My last point is very important. The families of Members in both Houses of Parliament usually make a great sacrifice so that we can be here to try to serve the nation. Particularly in the other House, where Members may traditionally have had younger families, there is real pressure, real fear and real tension. Members from provincial seats come down to London on a Sunday night or Monday morning and return on a Thursday or Friday, but their families are left up there, often on their own. I can well recall my wife being frightened—I would almost say to death—during a period in the 1980s when, literally at 4 am, there was a braying at the door. She went to the upstairs window, and a policeman was outside saying, "Under no account must you open any parcel that might be delivered to your house". Of course that was a helpful intervention—the police were delivering a warning—but you can imagine the fear of a woman living on her own with a young family in that situation.
It is therefore right and proper to insist that a certain amount of privacy should be given to Members of Parliament of both Houses. This order is a correct procedure and I welcome it as a step in the right direction.
My Lords, I am grateful for the welcome that has been given to the order. I say to the noble Lord, Lord Strathclyde, that we have not had discussions with Northern Ireland, but we are very happy to do so. Such discussions may well take place. As Scotland has a separate Act, it is for them to deal with these issues themselves.

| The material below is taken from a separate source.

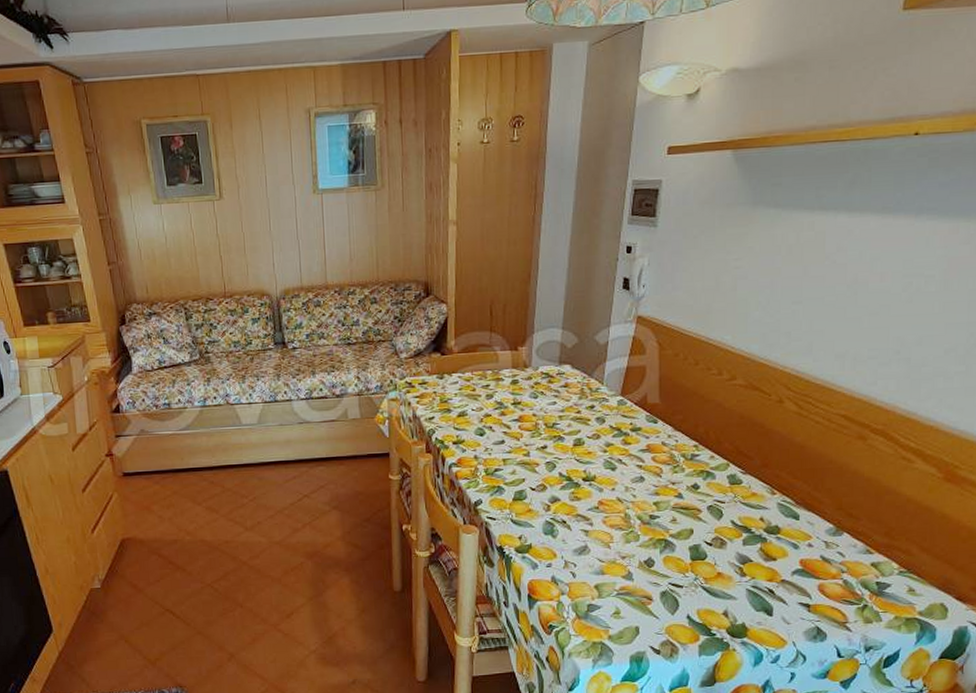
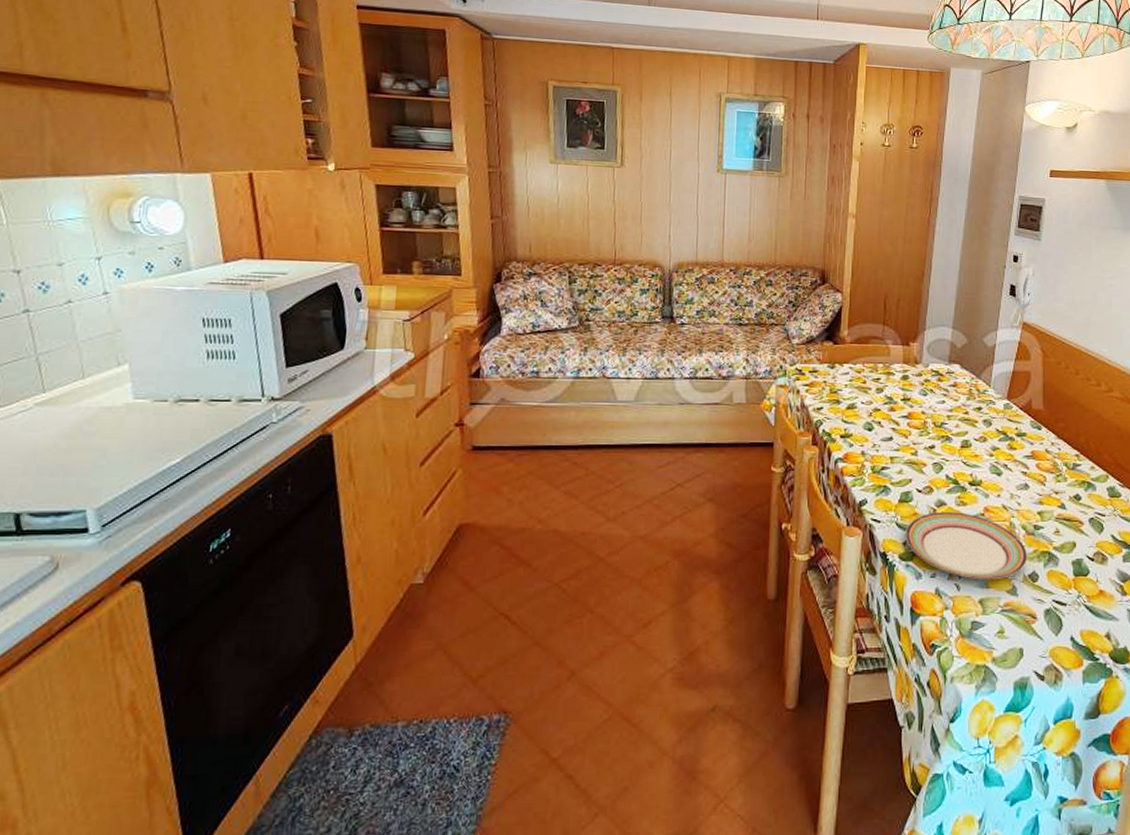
plate: none [521,506,644,567] -> present [905,512,1028,579]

My noble friend Lord Clark eloquently reminded us of the history, and noble Lords who were in another place will remember only too well the difficulties and the dangers. However, we have also had recent examples: noble Lords will recall that my right honourable friend has twice had visitors on her roof from the organisation that calls itself Fathers for Justice. So there are real issues of concern in any event. We are confident that we have protected every Member of your Lordships' House through this move. I am informed by the Clerk who looks after this information that it is kept secure, so the noble Earl, Lord Errol, need not worry about that. We will ensure that any requests are dealt with appropriately.
We do not have plans to review the Act more formally. As noble Lords may recall, I was the Minister responsible for freedom of information. The Act was brought in not to support journalistic enquiries into issues about your Lordships' House or another place, important though those are, but to enable ordinary citizens to find out information from public bodies in their locality, whether that is their health service, their local schools or another body. I think that we all recognise the importance and value of that. However, as with any piece of information, context is everything. We must continually strive to ensure that when information is released, people understand the context of what that information actually explains to the person who requested it, rather than, as we have occasionally seen, simply seeing the stark fact without realising its relevance.
There are continuous discussions to ensure that the Information Commissioner has the necessary relevant powers. For now, however, we are confident that this is an important move. It has already passed through another place, and I hope it will pass through your Lordships' House today.